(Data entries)
- - - - -

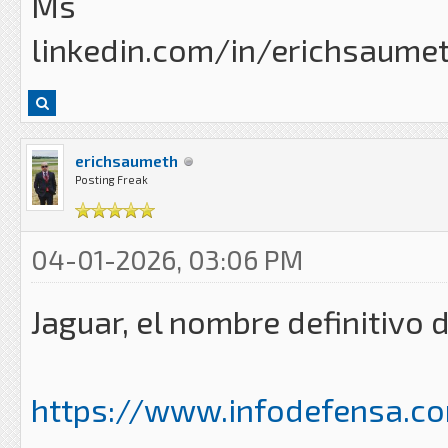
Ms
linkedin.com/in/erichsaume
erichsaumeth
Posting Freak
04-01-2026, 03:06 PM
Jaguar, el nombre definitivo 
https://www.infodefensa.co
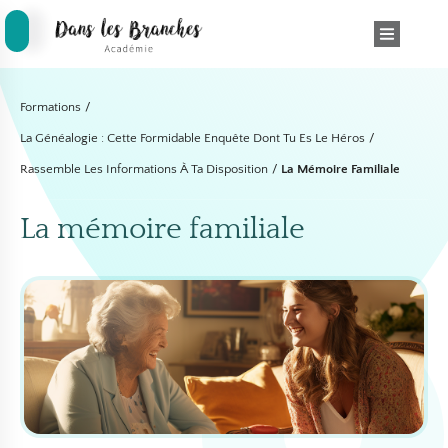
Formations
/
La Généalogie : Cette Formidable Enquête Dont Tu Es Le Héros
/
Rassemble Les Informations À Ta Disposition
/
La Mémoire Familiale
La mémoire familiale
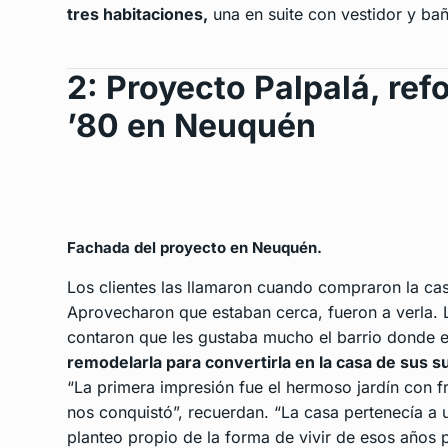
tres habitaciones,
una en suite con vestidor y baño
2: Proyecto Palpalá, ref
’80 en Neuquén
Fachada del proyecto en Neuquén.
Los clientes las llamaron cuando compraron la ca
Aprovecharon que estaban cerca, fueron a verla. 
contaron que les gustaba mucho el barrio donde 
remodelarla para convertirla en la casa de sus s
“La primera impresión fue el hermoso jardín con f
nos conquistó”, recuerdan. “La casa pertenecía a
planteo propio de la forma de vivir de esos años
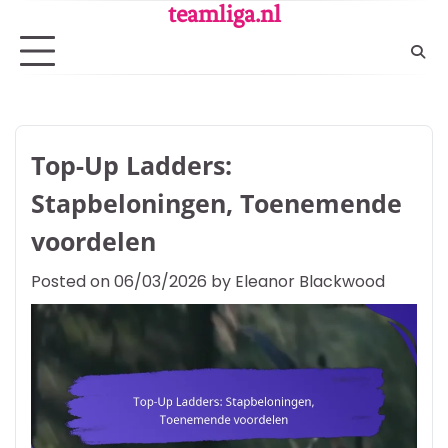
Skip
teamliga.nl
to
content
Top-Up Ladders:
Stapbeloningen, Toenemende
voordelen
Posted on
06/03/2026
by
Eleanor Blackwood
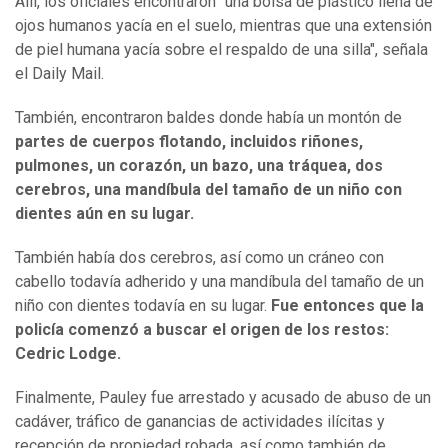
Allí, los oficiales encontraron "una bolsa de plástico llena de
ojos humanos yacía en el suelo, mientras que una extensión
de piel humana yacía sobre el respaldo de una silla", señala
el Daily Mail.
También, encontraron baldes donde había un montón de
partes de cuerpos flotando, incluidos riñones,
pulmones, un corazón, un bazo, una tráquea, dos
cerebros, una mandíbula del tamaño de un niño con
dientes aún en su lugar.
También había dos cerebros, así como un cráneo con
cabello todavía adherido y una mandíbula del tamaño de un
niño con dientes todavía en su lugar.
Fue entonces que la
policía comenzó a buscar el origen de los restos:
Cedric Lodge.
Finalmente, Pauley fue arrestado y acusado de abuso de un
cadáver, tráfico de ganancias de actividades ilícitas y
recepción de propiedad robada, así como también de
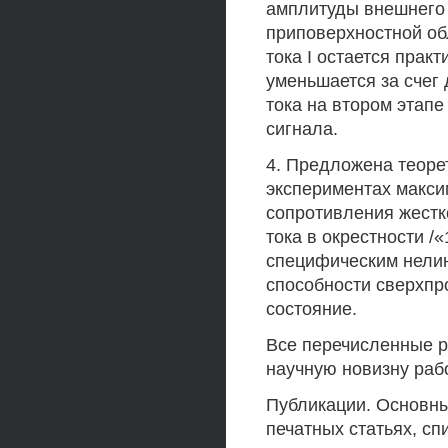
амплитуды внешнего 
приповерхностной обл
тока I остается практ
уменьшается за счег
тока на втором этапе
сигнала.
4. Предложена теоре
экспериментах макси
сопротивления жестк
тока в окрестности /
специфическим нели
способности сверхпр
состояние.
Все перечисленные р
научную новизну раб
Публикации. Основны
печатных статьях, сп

- - - - -

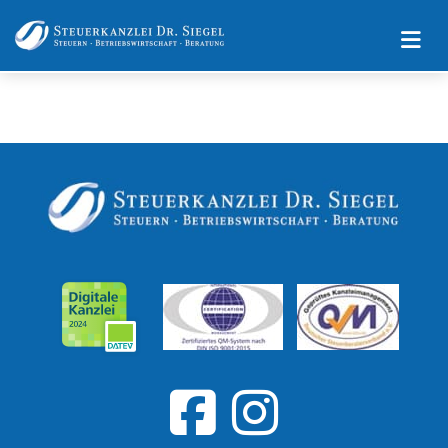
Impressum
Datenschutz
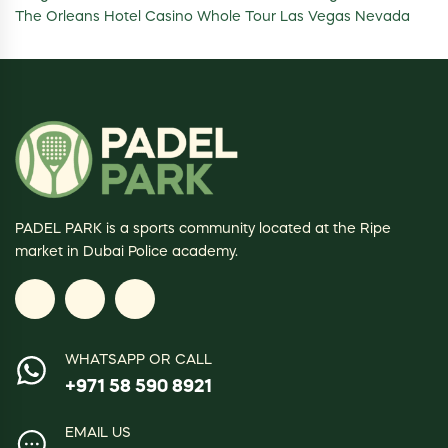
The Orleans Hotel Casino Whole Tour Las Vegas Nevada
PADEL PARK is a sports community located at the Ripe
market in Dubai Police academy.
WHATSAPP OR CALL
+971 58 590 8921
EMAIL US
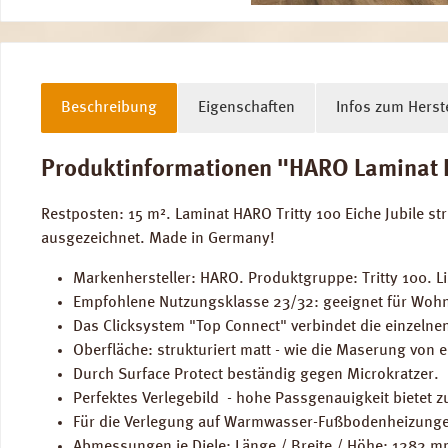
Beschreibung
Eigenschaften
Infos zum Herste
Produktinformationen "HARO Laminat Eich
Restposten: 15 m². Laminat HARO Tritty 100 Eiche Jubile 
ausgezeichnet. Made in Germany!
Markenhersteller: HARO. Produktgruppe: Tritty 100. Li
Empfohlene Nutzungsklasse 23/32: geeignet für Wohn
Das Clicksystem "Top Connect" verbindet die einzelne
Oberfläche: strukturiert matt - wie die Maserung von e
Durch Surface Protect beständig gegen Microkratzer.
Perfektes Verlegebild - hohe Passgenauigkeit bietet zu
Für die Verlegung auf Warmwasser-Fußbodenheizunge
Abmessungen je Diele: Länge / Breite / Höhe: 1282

- - - - -

**Problem details:** Check the data for the word "lugar" and pull out the lines that have it.

**Problem solution:**
dientes aún en su lugar.
niño con dientes todavía en su lugar.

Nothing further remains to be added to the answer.